## INSTRUCTIONS FOR THE TASK
The stretch from the line with "camera: 70 degrees left, 0 degrees up" through the line with "newspaper [608,315,716,356] ->" in the records below: write it out exactly, and nothing else.

------ SUPPLIED ENTRIES ------

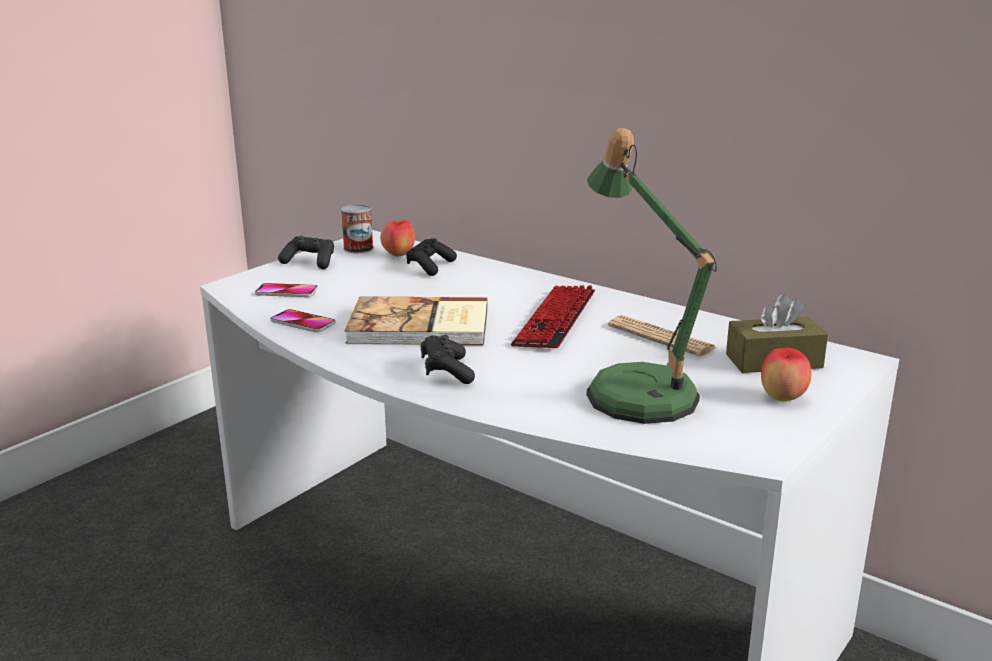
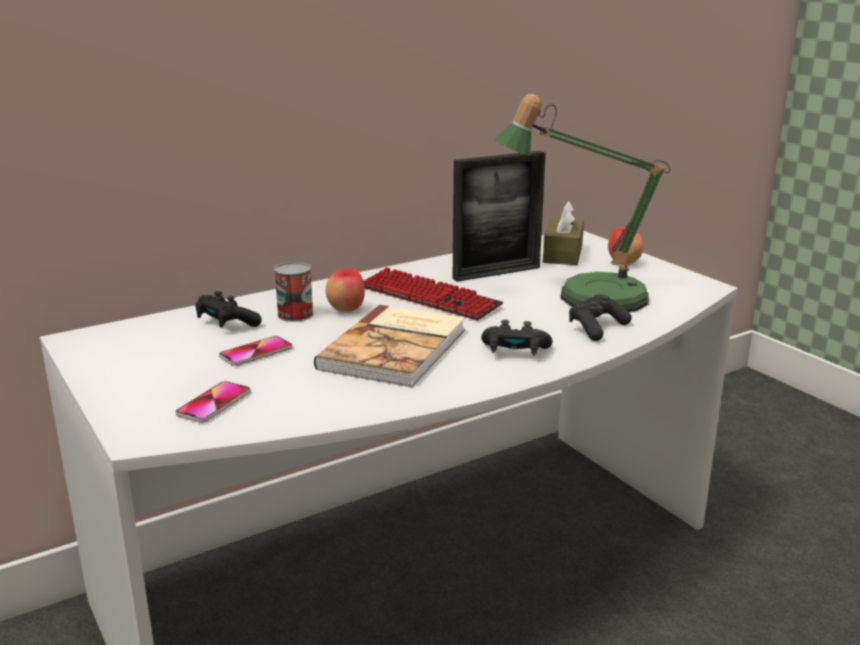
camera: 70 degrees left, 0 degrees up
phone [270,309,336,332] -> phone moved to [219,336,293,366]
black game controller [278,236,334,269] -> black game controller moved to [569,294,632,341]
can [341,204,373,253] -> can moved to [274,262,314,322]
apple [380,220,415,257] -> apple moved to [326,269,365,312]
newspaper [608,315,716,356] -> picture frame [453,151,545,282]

------
------ SUPPLIED ENTRIES ------

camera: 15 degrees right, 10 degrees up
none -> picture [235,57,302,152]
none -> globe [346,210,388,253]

------

## EXPECTED ANSWER
camera: 70 degrees left, 0 degrees up
phone [270,309,336,332] -> phone moved to [219,336,293,366]
black game controller [278,236,334,269] -> black game controller moved to [569,294,632,341]
can [341,204,373,253] -> can moved to [274,262,314,322]
apple [380,220,415,257] -> apple moved to [326,269,365,312]
newspaper [608,315,716,356] -> picture frame [453,151,545,282]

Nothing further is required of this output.